Esas No: 2015/28460
Karar No: 2018/8771
Karar Tarihi: 17.04.2018
Yargıtay 22. Hukuk Dairesi 2015/28460 Esas 2018/8771 Karar Sayılı İlamı
"İçtihat Metni"
MAHKEMESİ :İş Mahkemesi
DAVA TÜRÜ : ALACAK
Taraflar arasında görülen dava sonucunda verilen kararın, süresi içinde duruşmalı olarak temyizen incelenmesi davalı vekilince istenilmesi üzerine dosya incelenerek işin duruşmaya tabi olduğu anlaşılmış ve duruşma için 17/04/2018 Salı günü tayin edilerek taraflara çağrı kağıdı gönderilmişti. Duruşma günü davacı adına vekili Avukat ... geldi. Karşı taraf adına kimse gelmedi. Duruşmaya başlanarak hazır bulunan avukatın sözlü açıklamaları dinlendikten sonra duruşmaya son verilerek Tetkik Hakimi ... tarafından düzenlenen rapor sunuldu, dosya incelendi, gereği konuşulup düşünüldü:
Y A R G I T A Y K A R A R I
Davacı vekili, müvekkili işçinin iş sözleşmesini haklı sebeple feshettiğini, tazminat ve işçilik alacaklarının ödenmediğini ileri sürerek, kıdem tazminatı, yıllık izin, aylık ücret,....’da çalışmasına ilişkin ücret kısmı, fazla çalışma, hafta tatili, ulusal bayram ve genel tatil ücreti alacaklarının hüküm altına alınmasını talep etmiştir.

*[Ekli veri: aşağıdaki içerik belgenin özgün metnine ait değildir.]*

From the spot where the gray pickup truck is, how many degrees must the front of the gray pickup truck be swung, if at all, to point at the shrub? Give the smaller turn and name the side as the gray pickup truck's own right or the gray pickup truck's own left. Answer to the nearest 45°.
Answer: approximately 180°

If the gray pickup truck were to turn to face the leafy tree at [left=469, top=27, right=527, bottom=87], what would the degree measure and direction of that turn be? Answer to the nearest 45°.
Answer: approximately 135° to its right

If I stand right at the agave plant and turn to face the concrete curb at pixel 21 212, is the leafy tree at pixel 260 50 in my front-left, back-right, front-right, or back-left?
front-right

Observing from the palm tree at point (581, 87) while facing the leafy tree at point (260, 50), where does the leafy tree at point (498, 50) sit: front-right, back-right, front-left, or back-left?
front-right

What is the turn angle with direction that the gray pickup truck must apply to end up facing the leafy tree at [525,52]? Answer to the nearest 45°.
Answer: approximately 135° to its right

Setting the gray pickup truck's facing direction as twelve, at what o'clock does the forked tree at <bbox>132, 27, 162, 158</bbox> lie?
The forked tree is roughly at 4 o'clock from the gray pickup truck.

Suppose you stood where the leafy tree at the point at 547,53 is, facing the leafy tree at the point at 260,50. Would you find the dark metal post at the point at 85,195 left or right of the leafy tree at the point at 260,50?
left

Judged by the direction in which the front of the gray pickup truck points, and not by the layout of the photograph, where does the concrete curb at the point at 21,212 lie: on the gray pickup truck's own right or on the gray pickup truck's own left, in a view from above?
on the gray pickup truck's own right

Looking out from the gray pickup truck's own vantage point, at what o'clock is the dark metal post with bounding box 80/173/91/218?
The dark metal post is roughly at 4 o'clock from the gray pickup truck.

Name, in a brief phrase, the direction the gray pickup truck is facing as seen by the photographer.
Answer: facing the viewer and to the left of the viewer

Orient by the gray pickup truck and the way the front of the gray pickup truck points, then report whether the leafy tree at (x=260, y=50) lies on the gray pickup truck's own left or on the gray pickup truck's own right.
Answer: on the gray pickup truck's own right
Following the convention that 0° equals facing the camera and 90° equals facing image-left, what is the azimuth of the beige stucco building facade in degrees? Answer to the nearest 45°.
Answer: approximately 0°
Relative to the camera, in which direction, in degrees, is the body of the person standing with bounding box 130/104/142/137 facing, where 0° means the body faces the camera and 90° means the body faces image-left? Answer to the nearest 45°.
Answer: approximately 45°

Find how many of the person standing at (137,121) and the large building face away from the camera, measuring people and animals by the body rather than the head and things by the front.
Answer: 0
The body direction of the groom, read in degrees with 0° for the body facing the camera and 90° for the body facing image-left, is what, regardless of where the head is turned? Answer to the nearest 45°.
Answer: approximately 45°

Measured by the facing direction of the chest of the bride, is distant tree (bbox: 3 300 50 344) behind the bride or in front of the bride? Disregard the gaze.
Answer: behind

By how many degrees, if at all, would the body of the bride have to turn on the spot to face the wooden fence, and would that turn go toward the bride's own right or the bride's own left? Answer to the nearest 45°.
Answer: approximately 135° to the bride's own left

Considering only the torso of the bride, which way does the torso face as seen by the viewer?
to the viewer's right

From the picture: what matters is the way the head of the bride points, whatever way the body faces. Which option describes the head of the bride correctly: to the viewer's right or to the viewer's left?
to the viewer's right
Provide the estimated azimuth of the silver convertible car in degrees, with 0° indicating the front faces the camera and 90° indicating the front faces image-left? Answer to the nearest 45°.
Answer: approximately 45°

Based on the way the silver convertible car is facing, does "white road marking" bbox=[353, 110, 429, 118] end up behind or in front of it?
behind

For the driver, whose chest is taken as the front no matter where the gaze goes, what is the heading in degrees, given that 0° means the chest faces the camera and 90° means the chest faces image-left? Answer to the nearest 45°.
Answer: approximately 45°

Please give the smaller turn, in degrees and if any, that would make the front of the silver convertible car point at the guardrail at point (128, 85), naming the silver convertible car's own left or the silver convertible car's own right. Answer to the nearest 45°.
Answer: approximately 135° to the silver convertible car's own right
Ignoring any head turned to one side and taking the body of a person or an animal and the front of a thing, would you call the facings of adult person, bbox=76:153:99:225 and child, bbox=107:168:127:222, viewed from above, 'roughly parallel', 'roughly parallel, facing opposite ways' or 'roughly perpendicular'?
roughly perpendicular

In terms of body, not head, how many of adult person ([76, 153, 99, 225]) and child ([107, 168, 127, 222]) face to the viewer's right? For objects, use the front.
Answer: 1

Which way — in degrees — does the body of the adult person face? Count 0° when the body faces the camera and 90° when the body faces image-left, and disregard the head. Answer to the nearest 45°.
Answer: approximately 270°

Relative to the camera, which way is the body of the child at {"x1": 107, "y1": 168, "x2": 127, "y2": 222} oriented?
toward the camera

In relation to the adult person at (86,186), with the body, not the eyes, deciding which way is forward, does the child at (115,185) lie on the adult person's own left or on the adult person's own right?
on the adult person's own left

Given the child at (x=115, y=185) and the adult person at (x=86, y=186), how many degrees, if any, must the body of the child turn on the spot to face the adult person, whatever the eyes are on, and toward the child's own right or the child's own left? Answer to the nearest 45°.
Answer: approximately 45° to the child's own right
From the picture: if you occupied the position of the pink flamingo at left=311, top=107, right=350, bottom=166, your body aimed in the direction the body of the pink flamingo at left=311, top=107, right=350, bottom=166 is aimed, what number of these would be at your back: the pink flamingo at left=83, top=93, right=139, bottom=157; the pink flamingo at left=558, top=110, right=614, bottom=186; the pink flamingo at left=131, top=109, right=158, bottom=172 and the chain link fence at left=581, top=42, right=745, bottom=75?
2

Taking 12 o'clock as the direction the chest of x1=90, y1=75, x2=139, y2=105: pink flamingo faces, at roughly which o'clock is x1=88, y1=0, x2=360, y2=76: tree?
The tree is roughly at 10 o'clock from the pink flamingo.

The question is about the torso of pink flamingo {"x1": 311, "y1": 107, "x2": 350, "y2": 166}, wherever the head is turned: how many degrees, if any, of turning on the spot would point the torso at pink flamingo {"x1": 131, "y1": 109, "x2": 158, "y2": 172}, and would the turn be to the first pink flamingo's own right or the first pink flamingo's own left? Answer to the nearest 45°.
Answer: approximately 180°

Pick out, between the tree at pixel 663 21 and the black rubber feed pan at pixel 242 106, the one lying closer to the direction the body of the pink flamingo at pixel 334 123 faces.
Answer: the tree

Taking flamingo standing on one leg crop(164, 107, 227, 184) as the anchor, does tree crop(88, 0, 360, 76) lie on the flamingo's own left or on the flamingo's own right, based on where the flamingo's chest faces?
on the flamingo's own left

Davalı vekili, davanın reddini savunmuştur.
Mahkemece, toplanan deliller ve bilirkişi raporuna dayanılarak, yazılı gerekçeyle davanın kısmen kabulüne karar verilmiştir.
Kararı, davalı vekili temyiz etmiştir.
1-Dosyadaki yazılara toplanan delillerle kararın dayandığı kanuni gerektirici sebeplere göre, davalının aşağıdaki bendin kapsamı dışında kalan temyiz itirazları yerinde değildir.
2-6100 sayılı Hukuk Muhakemeleri Kanunu’nun 90. maddesinin birinci fıkrasında, “Süreler, kanunda belirtilir veya hâkim tarafından tespit edilir. Kanunda belirtilen istisnai durumlar dışında, hâkim kanundaki süreleri artıramaz veya eksiltemez.” hükmü; aynı Kanunun 181. maddesinde, “Kısmen ıslaha başvuran tarafa, ıslah ettiği usul işlemini yapması için bir haftalık süre verilir. Bu süre içinde ıslah edilen işlem yapılmazsa, ıslah hiç yapılmamış gibi davaya devam edilir.” hükmü düzenlenmiştir.
Davacı vekili, duruşmanın 09/04/2015 tarihli celsesinde, davasını ıslah etmek üzere süre talebinde bulunmuştur. Mahkemece, aynı celsede, ıslah için iki haftalık süre verilmiştir. Davacı vekili, 07/05/2015 havale tarihli kısmi ıslah dilekçesini sunmuş ve harçlandırmıştır. 6100 sayılı Kanun’un 90. maddesinin birinci fıkrası hükmü açık olup, kanunda belirtilen istisnai durumlar dışında, hakimin kanundaki süreleri artırması veya eksiltmesi mümkün değildir. Bu halde, mahkemece, 6100 sayılı Kanunun 181. maddesinde düzenlenen bir haftalık sürenin artırılması hukuken geçersizdir. Kaldı ki, davacı tarafın ıslah işlemini gerek kanuni bir haftalık süre gerekse de Mahkemece verilen iki haftalık süre geçtikten sonra yaptığı anlaşılmaktadır.
Anılan sebeplerle, ıslah geçersizdir. Mahkemece, 6100 sayılı Kanun’un 181. maddesi uyarınca ıslahın hiç yapılmamış sayılarak, dava dilekçesindeki talep miktarlarıyla bağlı kalınarak hüküm tesis edilmesi gerekirken, süresi geçtikten sonra sunulan ıslah dilekçesine göre karar verilmesi hatalı olmuştur.
Yukarıda yazılı sebepten kararın bozulması gerekmiştir.
SONUÇ: Temyiz olunan kararın yukarıda yazılı sebepten BOZULMASINA, peşin alınan temyiz harcının istek halinde ilgiliye iadesine, 17/04/2018 tarihinde oybirliğiyle karar verildi.